━━━ Data

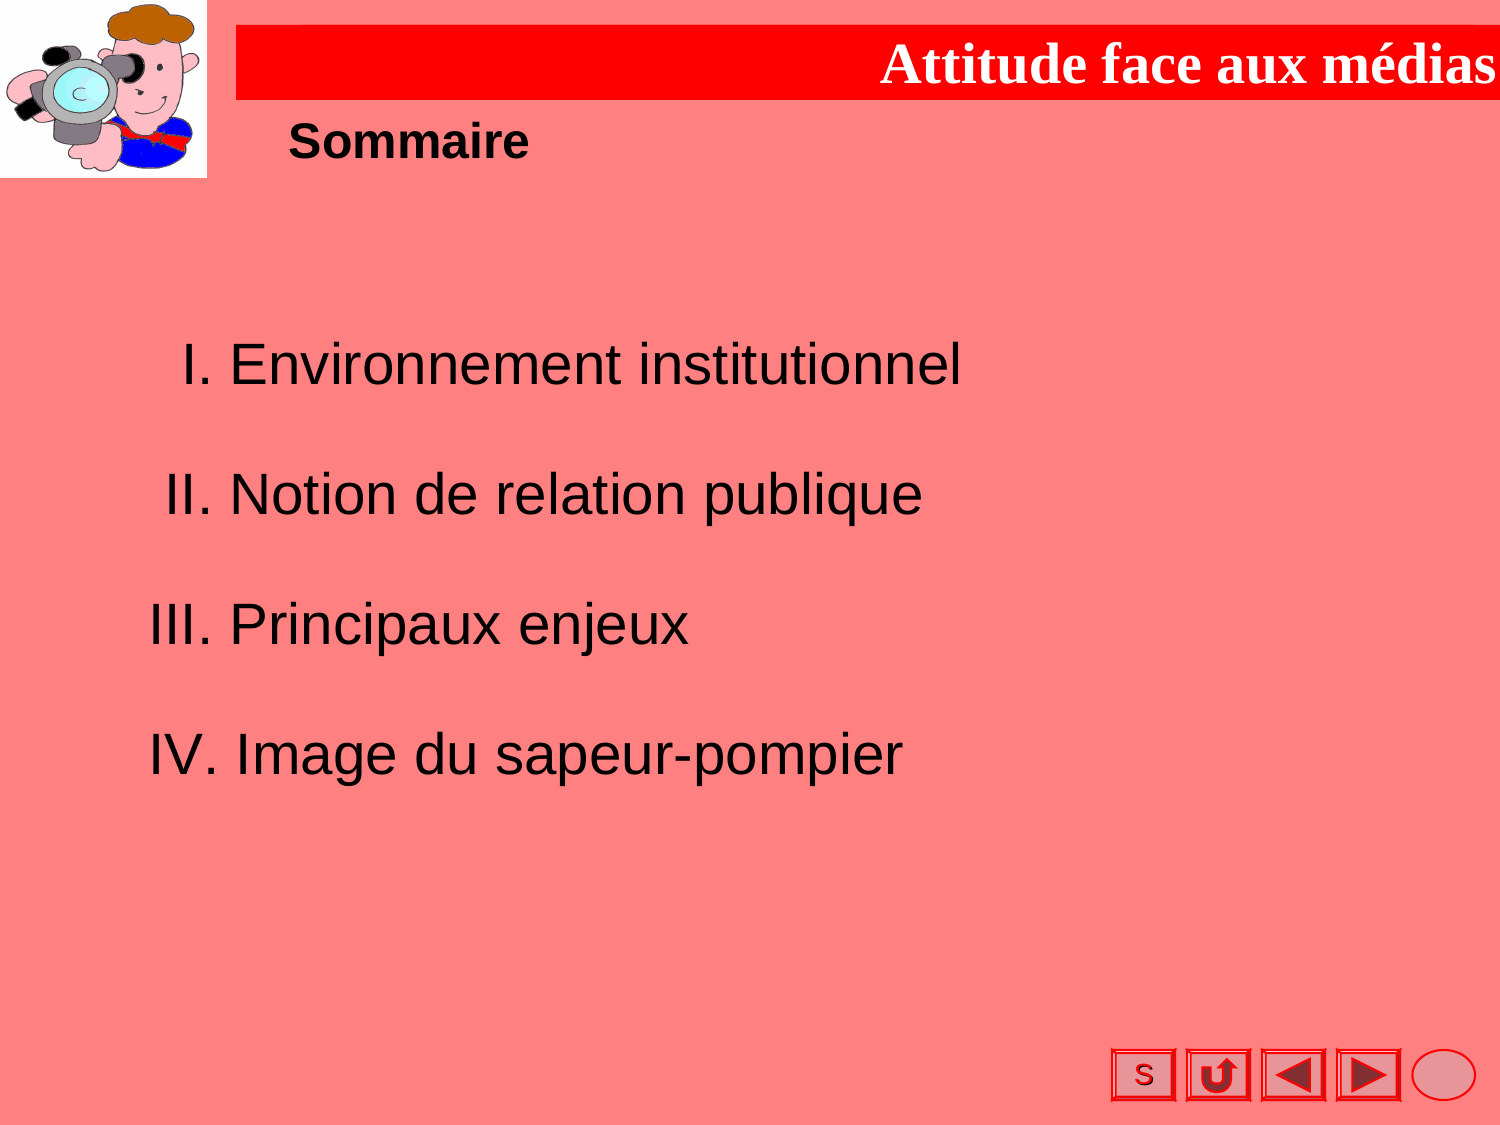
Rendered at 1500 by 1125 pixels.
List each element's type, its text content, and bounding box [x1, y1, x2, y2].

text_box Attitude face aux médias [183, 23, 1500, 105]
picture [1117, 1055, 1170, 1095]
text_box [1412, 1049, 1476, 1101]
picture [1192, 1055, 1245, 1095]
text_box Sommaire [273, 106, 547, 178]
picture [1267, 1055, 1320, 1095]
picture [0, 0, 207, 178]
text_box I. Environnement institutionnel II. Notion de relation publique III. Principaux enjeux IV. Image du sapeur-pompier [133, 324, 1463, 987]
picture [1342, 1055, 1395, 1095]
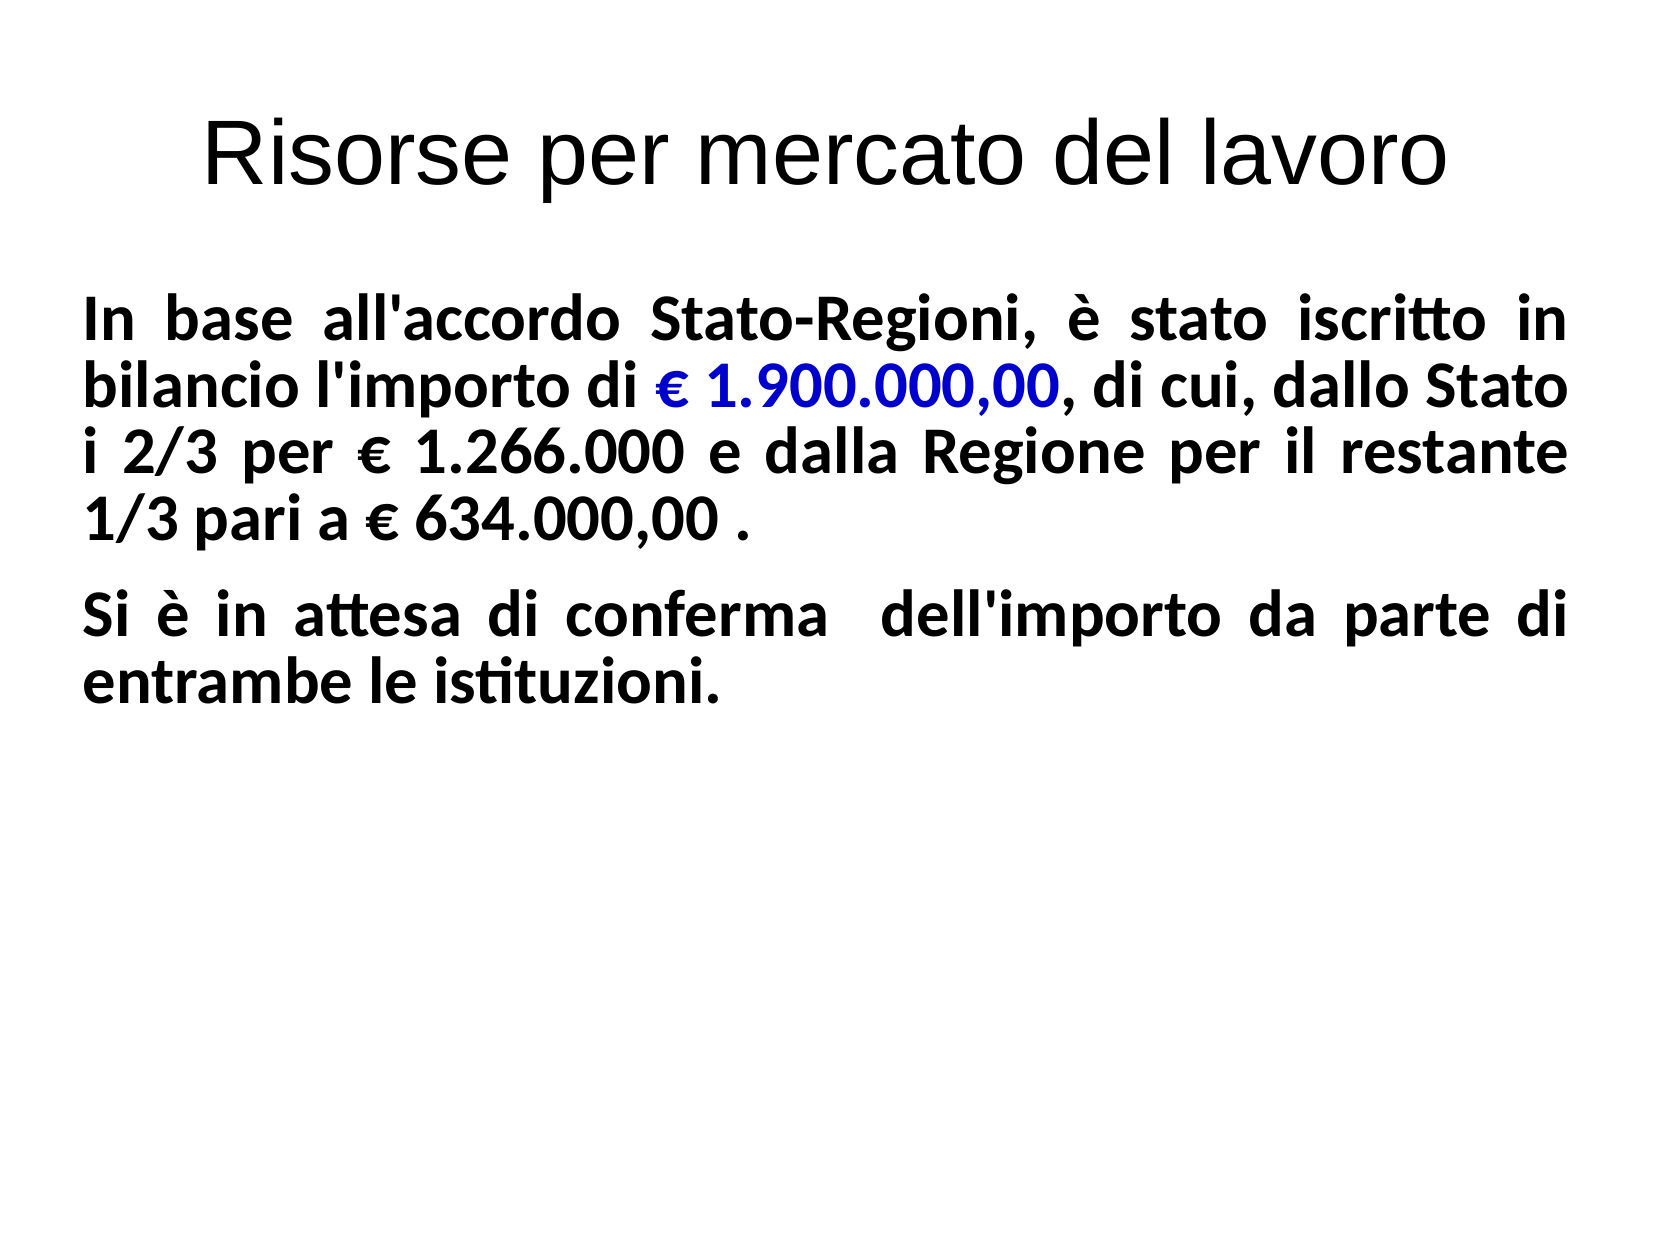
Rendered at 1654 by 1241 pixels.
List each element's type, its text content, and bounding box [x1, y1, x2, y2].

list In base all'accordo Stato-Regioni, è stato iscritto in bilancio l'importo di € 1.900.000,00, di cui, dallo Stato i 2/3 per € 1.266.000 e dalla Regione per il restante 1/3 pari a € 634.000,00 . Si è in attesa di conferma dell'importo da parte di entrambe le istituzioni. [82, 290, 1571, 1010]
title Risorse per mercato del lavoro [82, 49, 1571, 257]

━━━━━━

*Prompt*. Copy all the records above word for word, leaving out the pictures.

*Expected answer*.
Rendered at 1500 by 1125 pixels.
List each element's type, its text content, and bounding box [x1, y1, x2, y2].

text_box Attitude face aux médias [183, 23, 1500, 105]
picture [1117, 1055, 1170, 1095]
text_box [1412, 1049, 1476, 1101]
picture [1192, 1055, 1245, 1095]
text_box Sommaire [273, 106, 547, 178]
picture [1267, 1055, 1320, 1095]
picture [0, 0, 207, 178]
text_box I. Environnement institutionnel II. Notion de relation publique III. Principaux enjeux IV. Image du sapeur-pompier [133, 324, 1463, 987]
picture [1342, 1055, 1395, 1095]
Rendered at 1654 by 1241 pixels.
List each element's type, its text content, and bounding box [x1, y1, x2, y2].

list In base all'accordo Stato-Regioni, è stato iscritto in bilancio l'importo di € 1.900.000,00, di cui, dallo Stato i 2/3 per € 1.266.000 e dalla Regione per il restante 1/3 pari a € 634.000,00 . Si è in attesa di conferma dell'importo da parte di entrambe le istituzioni. [82, 290, 1571, 1010]
title Risorse per mercato del lavoro [82, 49, 1571, 257]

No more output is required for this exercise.